• RECORDS FOR THE EXERCISE:
[Start of section]

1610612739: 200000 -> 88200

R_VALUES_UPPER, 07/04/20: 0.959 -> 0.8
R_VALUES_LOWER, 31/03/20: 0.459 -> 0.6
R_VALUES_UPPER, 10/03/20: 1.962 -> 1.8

[End of section]
[Start of section]

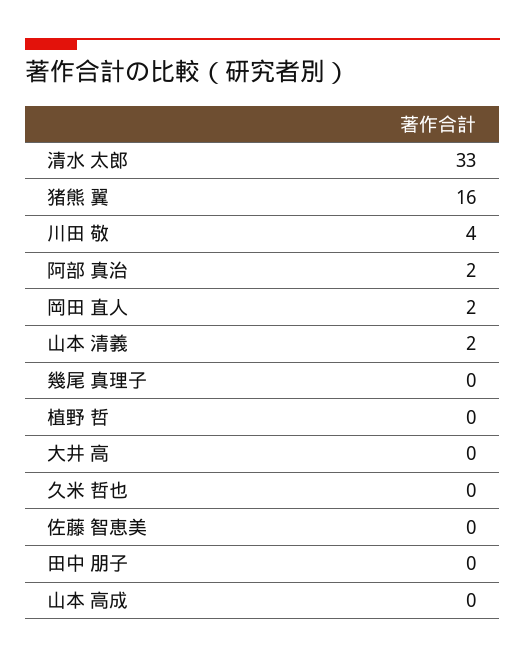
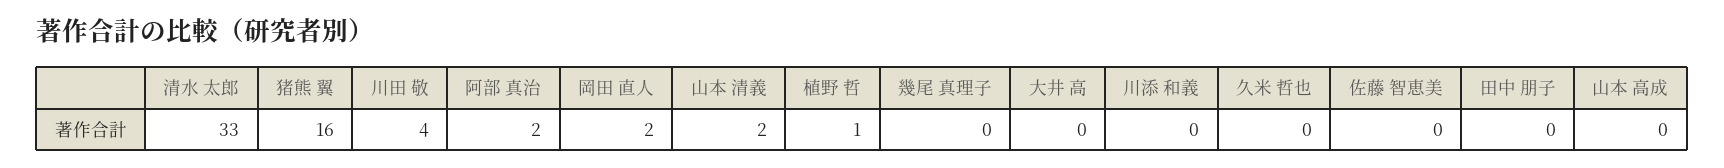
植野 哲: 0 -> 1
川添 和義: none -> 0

[End of section]
[Start of section]

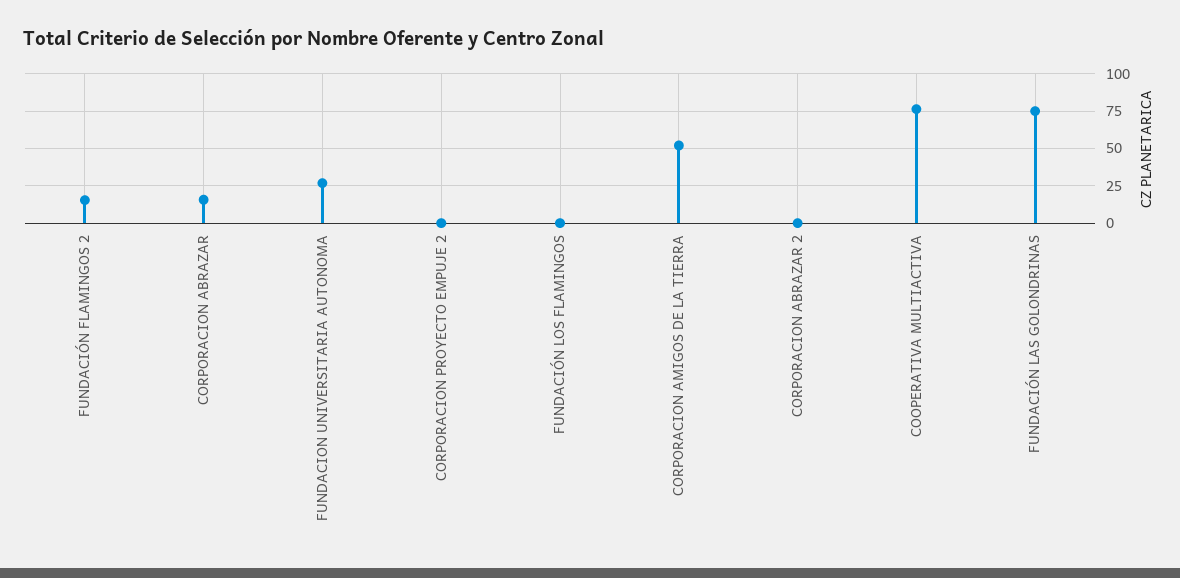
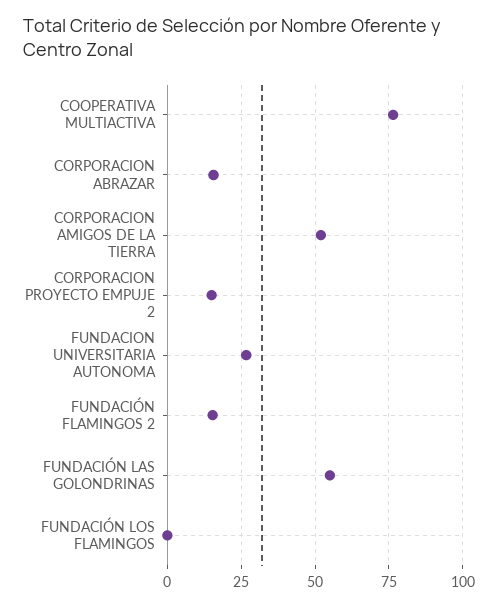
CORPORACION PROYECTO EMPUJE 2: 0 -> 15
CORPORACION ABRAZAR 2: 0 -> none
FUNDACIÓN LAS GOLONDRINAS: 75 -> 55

[End of section]

• WRITTEN TASK: Scan the listing and report each line where the word "none" shows up.

• ANSWER TO THIS EXERCISE:
川添 和義: none -> 0
CORPORACION ABRAZAR 2: 0 -> none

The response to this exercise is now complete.